The evening began with Robert’s elaborate setting of Poulenc’s Gloria, a favorite of choreographers and a piece rich in variety of affect and mood. The “Gloria in excelsis Deo” is a joyous jazzy romp: the men walk with legs bent out playfully. “Laudamus te” features quick, quasi-classical solos, with joyous leaps by five dancers to match the brass explosions. The “Domine Deus, Rex caelestis” begins with a perfectly aligned row of silhouetted dancers upstage, arms stretched out straight and locked together; exuberate Da’ Von Doane and serious, gifted Ashley Murphy dance solos to reflect the soprano solo in the music. Stravinskian rhythms come to the fore in the “Domine Fili unigenite,” in which diagonal shafts form an X on the stage, with four men and four women creating stealthy geometrical patterns. In the “Domine Deus Agnus Dei” the women’s legs tremble, evoking applause. Again Ashley and Da’ Von appear, dancing as a Balanchine-esque love couple: The men approach and fade off in liquid balletic gestures. They raise her high and carry her off. “Qui sedes” concludes as all fall unexpectedly onto their left sides and look upward – at God?

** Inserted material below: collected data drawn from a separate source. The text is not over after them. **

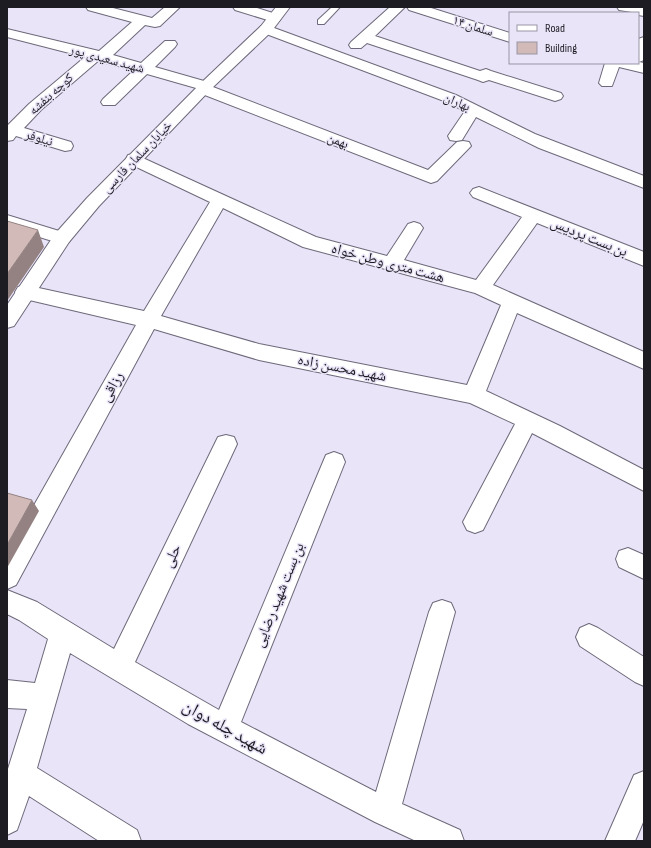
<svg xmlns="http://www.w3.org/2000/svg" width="651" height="848" viewBox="0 0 651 848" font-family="'Sofia Sans Condensed','Noto Naskh Arabic',sans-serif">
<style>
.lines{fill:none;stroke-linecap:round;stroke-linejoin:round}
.service-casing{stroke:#6e697a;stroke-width:2}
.minor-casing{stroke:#6e697a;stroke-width:2}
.secondary-casing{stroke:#6e697a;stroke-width:2}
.service{fill:#fff;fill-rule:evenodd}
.minor{fill:#fff;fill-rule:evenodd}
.secondary{fill:#fff;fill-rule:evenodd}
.shaded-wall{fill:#938281}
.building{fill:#d2bab8;stroke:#938281}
.labels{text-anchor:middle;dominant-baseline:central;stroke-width:3;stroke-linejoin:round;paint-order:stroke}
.far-street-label{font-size:13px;fill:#1e1c23;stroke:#eae4f8}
.street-label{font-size:15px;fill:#1e1c23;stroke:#eae4f8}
.near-street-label{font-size:18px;fill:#1e1c23;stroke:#eae4f8}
</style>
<rect width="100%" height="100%" fill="#eae4f8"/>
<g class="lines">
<g class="service-casing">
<path id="service" d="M332 7H340L324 24H318V20Z"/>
</g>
<g class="minor-casing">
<path id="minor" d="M86 7H109L152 18 165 7H180L160 26 155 27 145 25 113 55 141 63 165 41H175L177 44 175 47 155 67 211 83 213 87 428 170 457 142 463 141 469 142 471 146 437 181 431 183 197 92 196 88 147 74 115 105H103L101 102 103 99 134 70 98 61 41 110 24 128 71 142 73 146 71 150 65 151 16 136 13 140 7 141V126L29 104 85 57 7 37V29L99 51 132 22 88 10Z
M233 7H254L279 15 281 18 279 21 274 22 235 10Z
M390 7H405L375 36 480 71 486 69 491 71 561 93 563 96 561 99 555 101 489 80 483 82 478 80 367 43 361 48H351L349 45 351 42Z
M407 7H428L510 33V42L409 10Z
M617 7 644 8V16L638 15V13L619 10Z
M266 25 456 95 535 134 644 176V188L539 148 476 117 462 140 456 141 450 140 448 136 465 111 444 101 261 32 259 29 261 26Z
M644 37V60L639 62 644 63V73L619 67 612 86H602L599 83 605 63H638V39Z
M134 154 316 237 387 256 408 224 414 222 420 224 423 228 404 260 476 280 522 217 473 197 470 193 473 189 479 187 644 252V266L537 223 493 285 644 352V369L517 313 486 391 560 426 644 470V491L532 433 483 530 475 533 467 530 463 522 515 424 470 403 259 360 154 329 16 585 7 589V553L136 325 25 299 18 297 15 292 18 287 25 285 144 311 210 202 128 163 126 159 128 155ZM223 208 303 247 475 293 501 305 467 385 259 344 161 316Z
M7 215 69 234 71 238 69 242 62 244 7 227Z
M226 435 234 437 237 444 135 662 219 710 323 462 326 455 334 452 342 455 345 462 241 722 376 792 429 612 433 603 442 600 451 603 455 612 402 804 460 830 464 841H416L375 822 188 724 70 653 37 768 137 830 141 841H99L29 796 17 830 7 835V772L27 709 7 708V680L35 683 48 639 19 620 7 614V590L37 602 114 649 218 437Z
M628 548 644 555V579L619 567 616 559 619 551Z
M589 624 598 628 644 657V686L635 682 580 646 576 637 580 628Z
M644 771V820L635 841H605L634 775Z"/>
</g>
<g class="secondary-casing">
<path id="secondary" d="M276 7H290L271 32 211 89 99 206 69 242 14 326 7 328V305L55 234 87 198 201 83 261 26Z"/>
</g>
<use href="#service" class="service"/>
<use href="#minor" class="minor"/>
<use href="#secondary" class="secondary"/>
</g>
<path class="shaded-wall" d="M38 230 44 247 7 301V274Z
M32 500 39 511 7 568V545Z"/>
<path class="building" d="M7 221 38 230 7 274Z
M7 493 32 500 7 545Z"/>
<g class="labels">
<g class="far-street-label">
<text transform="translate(473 26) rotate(18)">سلمان ۱۴</text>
<text transform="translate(107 59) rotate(15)">شهید سعیدی پور</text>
<text transform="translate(51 94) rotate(-42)">کوچه بنفشه</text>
<text transform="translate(457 102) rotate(23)">بهاران</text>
<text transform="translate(39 138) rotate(17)">نیلوفر</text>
<text transform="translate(338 141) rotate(21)">بهمن</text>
<text transform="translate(137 157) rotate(-46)">خیابان سلمان فارسی</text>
</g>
<g class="street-label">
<text transform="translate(589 237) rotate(22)">بن بست پردیس</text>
<text transform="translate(388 263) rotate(15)">هشت متری وطن خواه</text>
<text transform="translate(342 368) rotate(11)">شهید محسن زاده</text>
<text transform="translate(112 387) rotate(-61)">رزاقی</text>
<text transform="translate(172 556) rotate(-64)">حلی</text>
<text transform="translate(279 595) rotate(-68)">بن بست شهید رضایی</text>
</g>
<g class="near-street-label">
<text transform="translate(225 727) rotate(29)">شهید چله دوان</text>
</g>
</g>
<rect width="651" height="848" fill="none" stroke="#1e1c23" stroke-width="16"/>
<rect x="509" y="12" width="130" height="52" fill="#eae4f8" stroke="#9894a3"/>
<rect x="517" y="25" width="20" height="6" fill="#ffffff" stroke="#9894a3"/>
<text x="545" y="32" font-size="12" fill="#1e1c23">Road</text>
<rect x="517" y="42" width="20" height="12" fill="#d2bab8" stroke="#9894a3"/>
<text x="545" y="52" font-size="12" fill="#1e1c23">Building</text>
</svg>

Balanchine’s Glinka Pas de Trois showed that the master’s work still lives here: Francis Lawrence provides strength to (and at the same time draws from) Chrystyn Fentroy and Jenelle Figgins. The ladies dance mirror images on either side of him (though not in the best of unisons), reducing his bravado to a more level playing-field. The program closed with Robert’s Return, a bright romp to songs of James Brown, Aretha Franklin and others in a style the choreographer calls “post-modern urban neoclassicism.” The company showed marvelous personality in “Mother Popcorn” with its funky, Fosse-like attitude: Again Da’ Von and Ashley embodied the sleek liquescence and technical command of Robert’s fusion, which would no doubt have made Mr. B., not to mention Mr. M., smile. “Baby, Baby, Baby” placed Lindsey Croop and Frederick Davis silhouetted against a glowing red drop, dancing in slo-mo silence before the music began. The rest – “I Got the Feelin’,” “Call Me” (a tender duet with Chyrstyn and Francis) and “Superbad” (with full company) — were infused with buoyant, daring steps reflecting in the company’s variegated history.
The highlight of the evening was the performance of former Ailey principal dancer Ulysses Dove’s dazzling Dancing on the Front Porch of Heaven, first performed in 1993 by the Royal Swedish Ballet and set for three couples. Arvo Pärt’s stunning music (the Cantus in Memory of Benjamin Britten) begins with a series of searing non-unison string lines, descending over and again into mysterious depths. Six mournful dancers in white move through shifting pools of light – two, three, then seven, as musical sections are punctuated by the gentle sound of chimes. The bereaved dance in pairs and groups: One duet is of two men cajoling, supporting, despairing. Six light pools surround a larger central one, and each of the six dancers performs a wry, individualistic solo before retiring to one of the smaller pools, around which they perambulate while waiting. Totemic freeze-poses alternate with furious frenzies. All move to the central circle, until a finale in which they retreat, again, to their own – turning, pausing, then turning, pausing again. It is a startling but beautiful ending to a magnificent piece, created shortly before Ulysses’ untimely death at the age of 49.